Выбрать главу

В 1940–1950-е годы жизнь в Америке всерьез напоминала обретенный рай. То поколение прозвали молчаливым потому, что не о чем было говорить – всё и так хорошо, всё идет куда следует, своим чередом. Средний американец богател, покупал, зарабатывал и покупал вновь. Нужно было, конечно, чуть-чуть бояться советской угрозы, зато будто бы в награду за этот маленький страх стремительно исполнялись все самые сокровенные мечты. В конце концов, на случай войны наряду с телевизором и автомобилем можно купить собственное бомбоубежище – прямо в подвале. В остальном всё было прекрасно. Родители растили детей в полной уверенности, что уже завтра весь мир наконец станет американским.

*

Всё это – вовсе не остров в океане, но именно сам океан, потому что американское развитие мира имеет свою долгую европейскую предысторию. Эта предыстория – как процесс – называется просвещением. Его нам нельзя обойти стороной. Поэтому…

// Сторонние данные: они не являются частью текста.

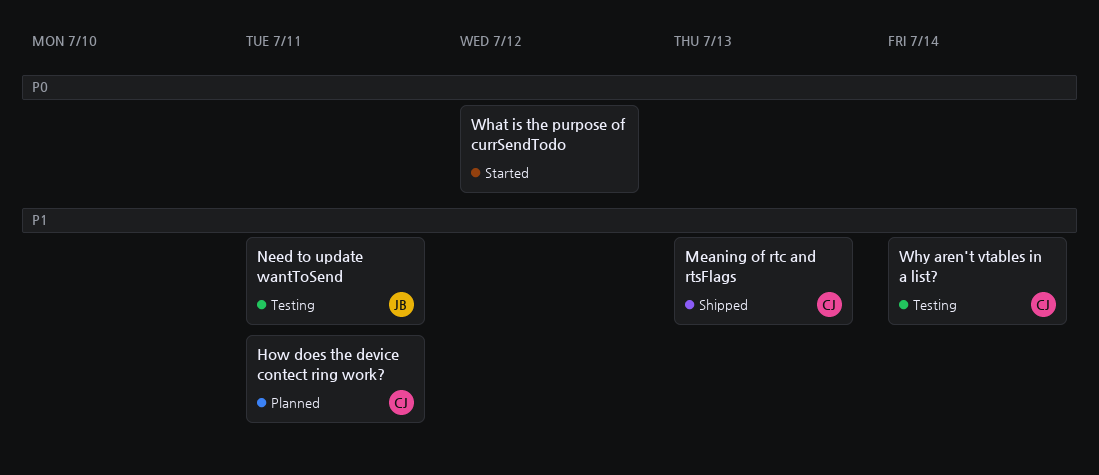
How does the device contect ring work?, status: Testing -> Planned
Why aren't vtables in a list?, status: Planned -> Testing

На самом пике Нового времени, в конце XVIII века, случились три примечательных и взаимосвязанных события.

В 1788 г. профессор Кёнигсбергского университета Иммануил Кант выпустил в свет вторую из своих критик – «Критику практического разума», – посвященную обоснованию свободы и нравственности. Кант пытается показать, что естественное состояние индивида, его привычная идентичность, личность и судьба, особенности характера и условия жизни не имеют к этике никакого касательства. Все эти условия суть просто склонности, тогда как долг противоположен склонностям и состоит в том, чтобы им противостоять. Человек может быть свободен только в подобном противостоянии естественным условиям (по Канту – природе), в обратном случае он находится у них в рабстве, а в этом случае моральный вопрос попросту снимается. Таким образом, всё, что нас естественным образом индивидуализирует, находится вне пределов моральной и этической проблематики. Напротив, этос – это область универсальной свободы, в которой индивиды ничем не отличаются друг от друга и представляют собой как бы единый и гомогенный практический разум.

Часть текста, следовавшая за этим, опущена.